Ketika memulai intervensi, perawat harus mengubah cara pandang klien
akan Chronic Sorrow. Chronic Sorrow bukan merupakan respon yang normal
melainkan adalah situasi yang siginifikan disebabkan oleh kehilangan, sehingga
kondisi ini membutuhkan intervensi.
 Perawat juga harus mengkaji apakah klien pernah mengalami proses kehilangan
di waktu yang lampau. Seorang klien yang pernah mengalami proses kehilangan
di masa lampau tentunya mempunyai pengalaman bagaimana dulunya ia
mengatasi rasa kehilangannya.
 Peran perawat selanjutnya mengembangkan kemampuan yang ada atau yang
sudah ada pada klien dalam menguatkan manajemn internal klien untuk
menanggulangi Chronic Sorrow yang dialami. Menurut Bredow&Peterson (2013)
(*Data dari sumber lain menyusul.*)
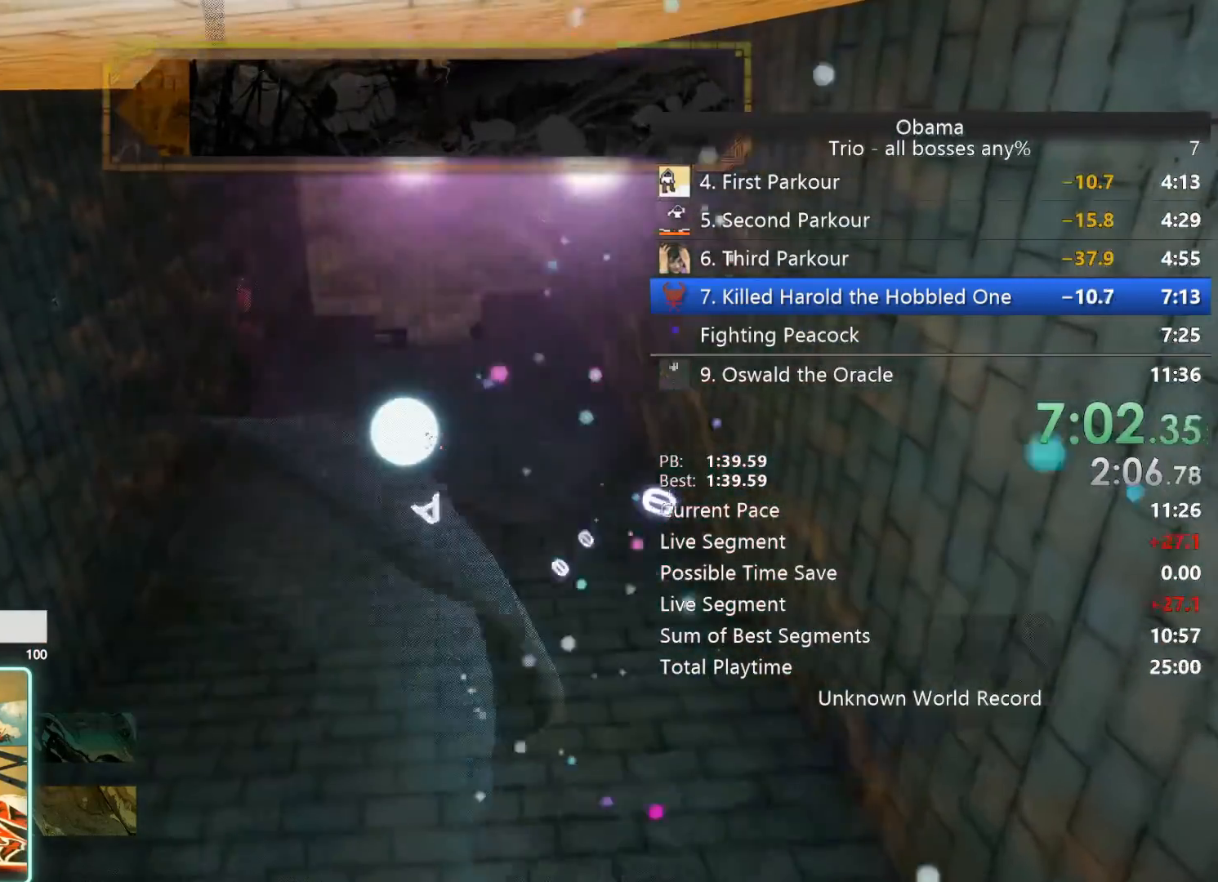
{"keys": [], "mouse": [], "events": [[133, "d", "down"], [183, "w", "down"], [267, "d", "up"], [317, "w", "up"]]}
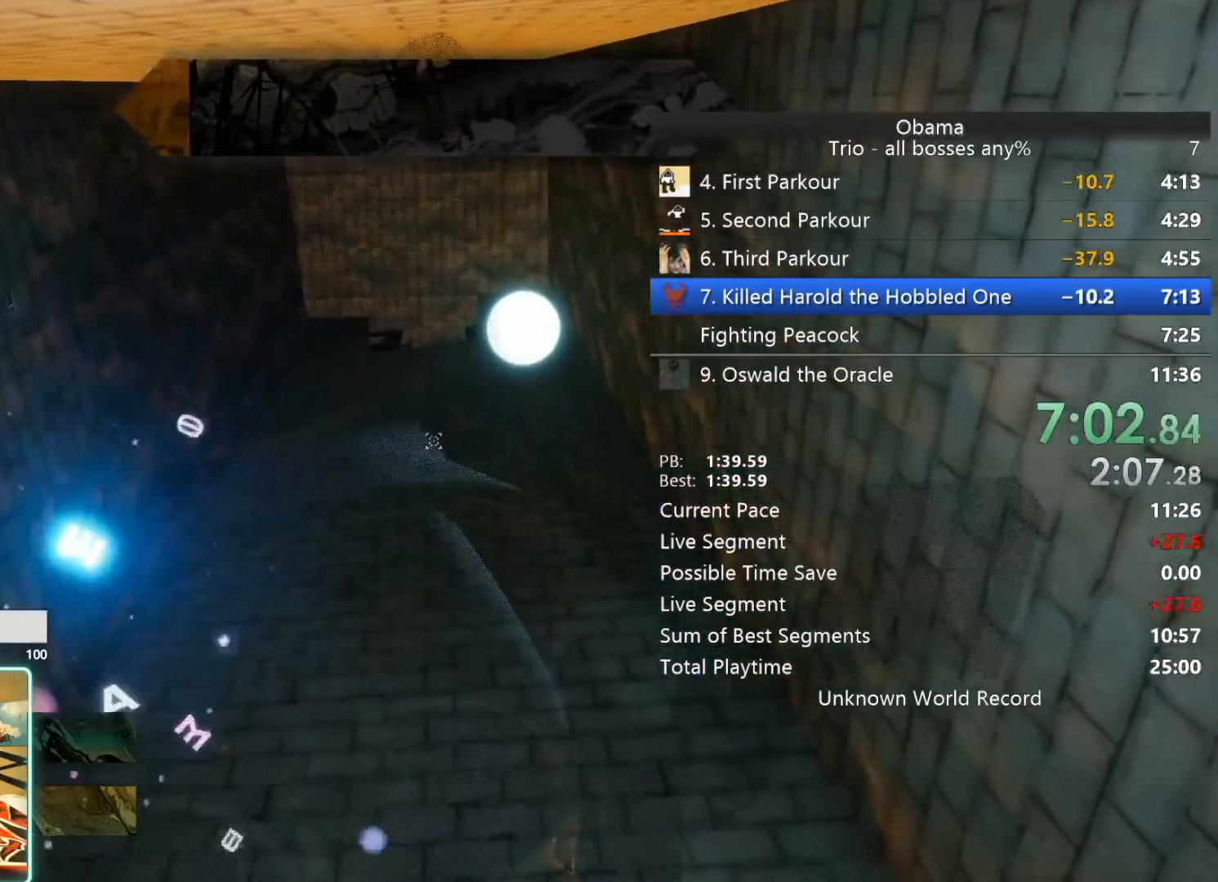
{"keys": ["space", "w"], "mouse": [], "events": [[283, "space", "down"], [383, "w", "down"]]}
bahwa mekanisme koping personal yang merupakan manajemen internal dapat
dikaji, dikuatkan dan didukung. Tindakan yang dilakukan perawat adalah
menghadirkan empati yang dicirikan dengan beberapa tindakan yakni
memberikan waktu untuk mendengarkan, menawarkan bantuan, berfokus pada
perasaan, dan mengakui setiap individu memiliki keunikan tersendiri yang
tentunya membantu seorang caregiver dalam merawat klien.
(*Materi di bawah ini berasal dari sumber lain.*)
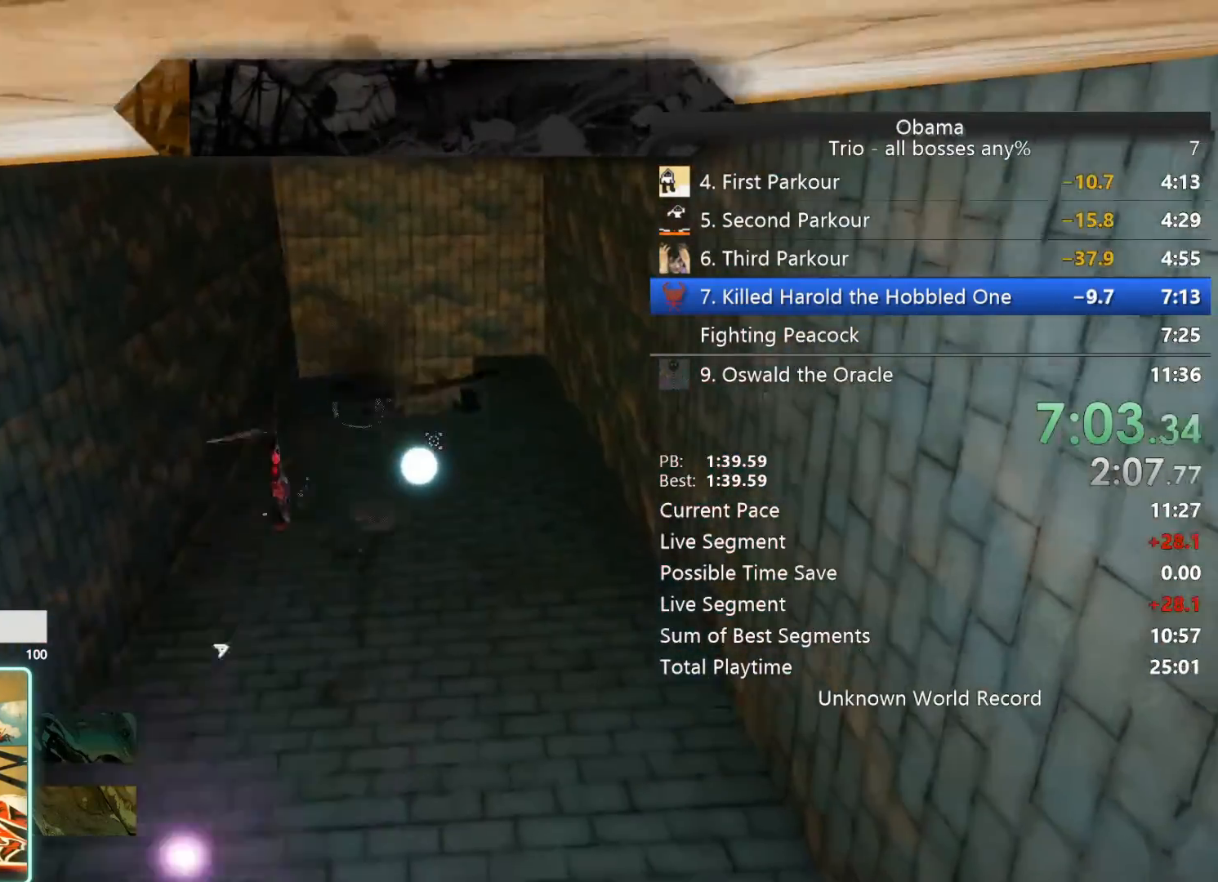
{"keys": [], "mouse": [], "events": [[17, "space", "up"], [217, "space", "down"], [483, "space", "up"], [483, "w", "up"]]}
 Keberhasilan perawat dalam mengatasi Chronic Sorrow pada klien juga didukung
oleh keluarga. Menurut Nielsin (2013) keluarga utama bertugas menelusuri
makna baru dan memahami akan kondisi anggota keluarga yang mengalami
Chronic Sorrow didalam ketidakpastian kapan proses kehilangan itu akan
berakhir. Padah sesungguhnya koping keluarga terdekat sangat mempengaruhi
perubahan status kesehatan klien tersebut.
 Peran perawat dalam teori ini adalah menunjukkan rasa empati dan
memberikan support system agar klien tidak jatuh dalam keadaan depresi,
sehingga klien mampu melakukan manajemen koping baik manajemen koping
internal maupun eksternal yang melibatkan klien, perawat, dokter, psikolog atau
tenaga kesehatan lainnya serta dukungan dari orang-orang terdekat.